Here's the latest news on how Dems are trying to keep the election local, as well as the other recent major happenings in this year's campaign:
- Senate Majority Leader Harry Reid, according to Politico, is doing his damnedest to shield his caucus from having to cast politically unpalatable votes, and although the move is a pretty normal one for a majority leader to make, it's still got Republicans fuming. That's just fine with Reid, however, Politico reports, since he considers himself a much less well-known enemy than Barack Obama, one less likely to inspire GOP voters to organize for the election. "I’m meaningless," Reid told Politico. "People in red states don’t even know who I am.”
- In other Senate news, the Supreme Court of Kansas ruled that Chad Taylor, the one-time Democratic nominee for Senate who has dropped out but whose name Kansas Secretary of State Kris Kobach refused to remove from the ballot, can have his name taken off the ballot in 2014. This is being widely interpreted as a win for Democrats, because the independent candidate, Greg Orman, now standing as incumbent Sen. Pat Roberts' only real rival is polling well and is a former Dem, to boot.

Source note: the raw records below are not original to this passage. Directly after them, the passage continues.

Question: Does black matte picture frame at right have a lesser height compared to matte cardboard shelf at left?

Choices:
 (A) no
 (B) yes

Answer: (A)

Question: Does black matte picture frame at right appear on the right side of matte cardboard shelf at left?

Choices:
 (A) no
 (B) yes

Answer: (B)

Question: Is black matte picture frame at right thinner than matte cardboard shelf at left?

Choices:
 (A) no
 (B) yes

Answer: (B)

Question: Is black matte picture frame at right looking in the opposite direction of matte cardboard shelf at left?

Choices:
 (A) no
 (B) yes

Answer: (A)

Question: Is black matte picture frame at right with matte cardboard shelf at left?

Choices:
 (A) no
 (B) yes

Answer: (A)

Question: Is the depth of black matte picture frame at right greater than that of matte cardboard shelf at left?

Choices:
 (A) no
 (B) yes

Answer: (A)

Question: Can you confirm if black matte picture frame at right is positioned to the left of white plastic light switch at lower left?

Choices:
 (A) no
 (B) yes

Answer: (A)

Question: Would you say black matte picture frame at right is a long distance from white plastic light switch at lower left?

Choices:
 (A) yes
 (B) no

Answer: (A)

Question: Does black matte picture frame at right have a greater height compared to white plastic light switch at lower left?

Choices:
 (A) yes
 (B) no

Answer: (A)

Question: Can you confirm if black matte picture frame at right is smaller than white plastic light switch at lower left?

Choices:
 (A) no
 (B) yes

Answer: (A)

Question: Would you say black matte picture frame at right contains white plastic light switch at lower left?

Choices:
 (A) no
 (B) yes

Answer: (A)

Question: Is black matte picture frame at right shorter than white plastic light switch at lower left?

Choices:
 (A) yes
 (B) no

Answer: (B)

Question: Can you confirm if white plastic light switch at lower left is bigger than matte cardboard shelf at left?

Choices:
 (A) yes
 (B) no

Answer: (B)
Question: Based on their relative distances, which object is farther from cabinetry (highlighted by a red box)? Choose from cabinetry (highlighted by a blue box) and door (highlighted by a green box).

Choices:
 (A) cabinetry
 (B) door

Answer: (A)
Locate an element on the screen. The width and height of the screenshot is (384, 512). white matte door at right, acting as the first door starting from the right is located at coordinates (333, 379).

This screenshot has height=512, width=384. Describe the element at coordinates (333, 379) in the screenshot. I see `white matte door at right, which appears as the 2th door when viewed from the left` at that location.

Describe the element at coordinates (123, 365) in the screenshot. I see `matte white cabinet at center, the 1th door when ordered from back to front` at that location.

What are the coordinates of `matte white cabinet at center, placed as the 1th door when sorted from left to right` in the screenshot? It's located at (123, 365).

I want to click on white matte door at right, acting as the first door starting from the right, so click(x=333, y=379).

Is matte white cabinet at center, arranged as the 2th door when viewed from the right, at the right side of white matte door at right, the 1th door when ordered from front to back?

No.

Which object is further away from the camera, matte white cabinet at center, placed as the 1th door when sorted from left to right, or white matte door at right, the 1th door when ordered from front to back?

- Nearly as important but less widely covered than the race to control the Senate, the reelection campaigns of governors Scott Walker and Rick Snyder, of Wisconsin and Michigan, respectively, are struggling to persuade voters that their states' economies have truly recovered. National Journal reports that both men, who aggressively tried to push their state to the right during their time in office, are banking that the backlash they've incurred won't be strong enough to overcome their decisive advantage when it comes to fundraising.